Gentrification, the turning of socially marginal and working class areas to cater middle class for residential or commercial purposes reflects a movement of private-market investment capital into districts of major urban areas. Related to a shift in corporate investment, and a correlation with the expansion of the urban service economy, it witnesses a cluster of new cultural amenities in an emerging urban core and an architectural restoration of deteriorating housing. But what it also experiences is the (unspoken of) ruthless invasion of a land and its inhabitants who are then displaced or quarantined in a space, often illegally and without their consent.

 

 

Artist duo Zara Malkani and Shahana Rajani have been investigating this practice, and for this exhibition collaborate with graphic designer and web developer Abeera Kamran to ingeniously map those spaces in particular that have been lacerated in the name of economic and infrastructural development. They look into various man-made blights (climate change, militarisation, war, urbanisation, to name a few) that have disrupted and dislodged the life that existed: the untamed plants that flourished the vicinity in the bygone, the abundance of water that has seemingly lost itself in its course, the animals that once grazed that now aimlessly drift to survive, and of course the people who previously dwelled who at present are fighting for a place they can call home.

 

 

Despite the non-aggressive approach to the issue and the subtleties in the visuals, “Groundtruthing” at Gandhara-AAN evidently fires a range of polemics extrapolated from the junction of transforming landscapes and of socio-economic factions. While the trans-national agreements, economic corridors, and construction and renovation of settlements, paint a better future in broad strokes if seen from rose tinted glasses, what those do conceal is the violent and often irrevocable impact those adversely have on the land and its people.
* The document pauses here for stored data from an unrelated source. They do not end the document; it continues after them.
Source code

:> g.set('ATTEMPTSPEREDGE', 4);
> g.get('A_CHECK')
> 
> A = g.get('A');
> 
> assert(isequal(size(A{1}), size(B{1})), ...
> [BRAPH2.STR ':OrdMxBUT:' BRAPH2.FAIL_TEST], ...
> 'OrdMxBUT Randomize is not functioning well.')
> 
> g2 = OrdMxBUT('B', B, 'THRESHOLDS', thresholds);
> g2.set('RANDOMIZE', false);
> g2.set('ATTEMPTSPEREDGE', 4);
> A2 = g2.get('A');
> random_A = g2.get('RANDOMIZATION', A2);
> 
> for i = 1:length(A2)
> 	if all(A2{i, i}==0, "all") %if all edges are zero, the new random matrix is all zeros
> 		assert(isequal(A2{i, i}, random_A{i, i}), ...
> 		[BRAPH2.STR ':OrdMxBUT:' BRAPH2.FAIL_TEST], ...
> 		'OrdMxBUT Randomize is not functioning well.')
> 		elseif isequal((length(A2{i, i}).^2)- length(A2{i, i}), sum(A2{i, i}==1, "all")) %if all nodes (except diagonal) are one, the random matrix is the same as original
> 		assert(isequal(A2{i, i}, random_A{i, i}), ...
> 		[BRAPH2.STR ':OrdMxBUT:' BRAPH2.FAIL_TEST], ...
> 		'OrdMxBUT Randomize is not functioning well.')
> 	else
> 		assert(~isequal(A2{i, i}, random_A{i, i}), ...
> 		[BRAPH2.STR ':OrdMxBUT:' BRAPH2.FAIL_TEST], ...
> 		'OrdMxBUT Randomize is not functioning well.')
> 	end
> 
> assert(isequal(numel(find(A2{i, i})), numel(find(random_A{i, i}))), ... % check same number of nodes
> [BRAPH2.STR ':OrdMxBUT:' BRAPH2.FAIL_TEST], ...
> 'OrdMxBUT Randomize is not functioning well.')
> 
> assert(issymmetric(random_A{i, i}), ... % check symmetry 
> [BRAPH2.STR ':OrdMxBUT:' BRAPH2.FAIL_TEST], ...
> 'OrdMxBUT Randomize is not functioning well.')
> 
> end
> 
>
This also draws the hierarchical showdown of finance, capital, and influence.

 

 

The artists uncover that most of the infrastructural intervention and the procurement of land for housing projects across and around the city is illegal, where recently the Supreme Court has, in each case, declared all such transfers null and void. However, this has been on-going with a silent acceptance since the key players behind most of these projects hold an influential position in the economy to be challenged. The power-dynamics come into play where those displaced continue their struggle for their voices to be heard in opposition to the chains of command and to the actions they manoeuvre.

 

 

The opening reception of the exhibition was accompanied by the launch of “Exhausted Geographies II,” a second volume to Malkani and Rajani’s ongoing research of landscapes afflicted by development, climate change, and militarisation. The erasure of settled communities, of indigenous wildlife, of natural resources, and of their co-dependant everyday has been creatively documented through overlaid texts and visuals. This book is a culmination of their field research called Gadap Sessions that was conducted in Gadap Town in 2016, organized by Karachi LaJamia in association with the Karachi Indigenous Rights Alliance. Spread over 1,200 square kilometres, it is Karachi’s biggest town in terms of its area, but also the most sparsely populated unit of the city and perhaps the least developed with mostly rural villages within its periphery.

 

 

 

Rajani and Malkani in collaboration with Kamran also display their interactive online website “ofstruggle.com”, which is a virtual archive of their Gadap Sessions. They not only document the history of this township but also map how rapid urbanisation under Bahria Town projects has destructively affected the climate and organic life of this space. Each project has been innovatively designed under a separate page – with purposeful intent in its interface – to underline the urban complexities, spatial politics, and the unheard, non-visible narratives of human experiences that are consequences and aftermaths of such exclusionary projects led by brutal, unsympathetic establishments.

 

 

Having questioned the permeability of frontiers, the artists trace the roads, railway tracks, pipelines, and other infrastructural networks as borders themselves: a web that only segregates and fissures the ground; where these lines are metaphorical violent incisions. Another area that Malkani and Rajani researched on is the Jinnah Avenue. Recently germinated, the neighbourhood is undergoing massive transformation under the guise of development, and at the consequential expense of deracinating the life that existed before the seizure. The artists document the extent of the expropriation and the infringements under law. They humanise the ground and its past, and display its almost palpable scars that compel the viewer to mourn, as if the land broke open and history fell in to its demise.
One of the peculiar ways the aftershocks of colonisation – which the artists recurrently bring under discussion – is reiterated, is through their use of well-spoken Urdu as sound narratives for their videos, which is then partnered with eloquent English subtitles. The incongruous union of the two equally expressive and equally potent languages, teleport the viewer in to a stranded state of quandary – a conflict, much like the condition that has become of the documented fractured spaces.

 

 

Malkani and Rajani are cautious to not intervene in the observed reality. They restrain from fictionalising, dramatizing, and sensationalising. In doing so, one can only regard them as activists and not as antagonists. Their work is profoundly dependant on interaction with the displaced populace. Their presence and voice in their work is subdued, and they let the affected inhabitants speak for themselves. Their agency retained, they are wilful subjects in the larger framework of the exhibition, which negates any and every interpretation by the viewer of an otherwise messiah complex. The artists simply extract, recollect, and narrate what they observe, instead of concluding from inference; hence, the name “Groundtruthing.”

 

 

It is not explicit if the duo values stability and fears transience, uncertainty, and change, but what is determined is that they endorse equity, preservation of the indigenous, and provision of space and liberty for them to lawfully demand their own future. So they can follow their destines, and push and shove to find their way through, our out, of a cluster of narratives and a cacophony of voices that converge to make a complex metropolis like Karachi.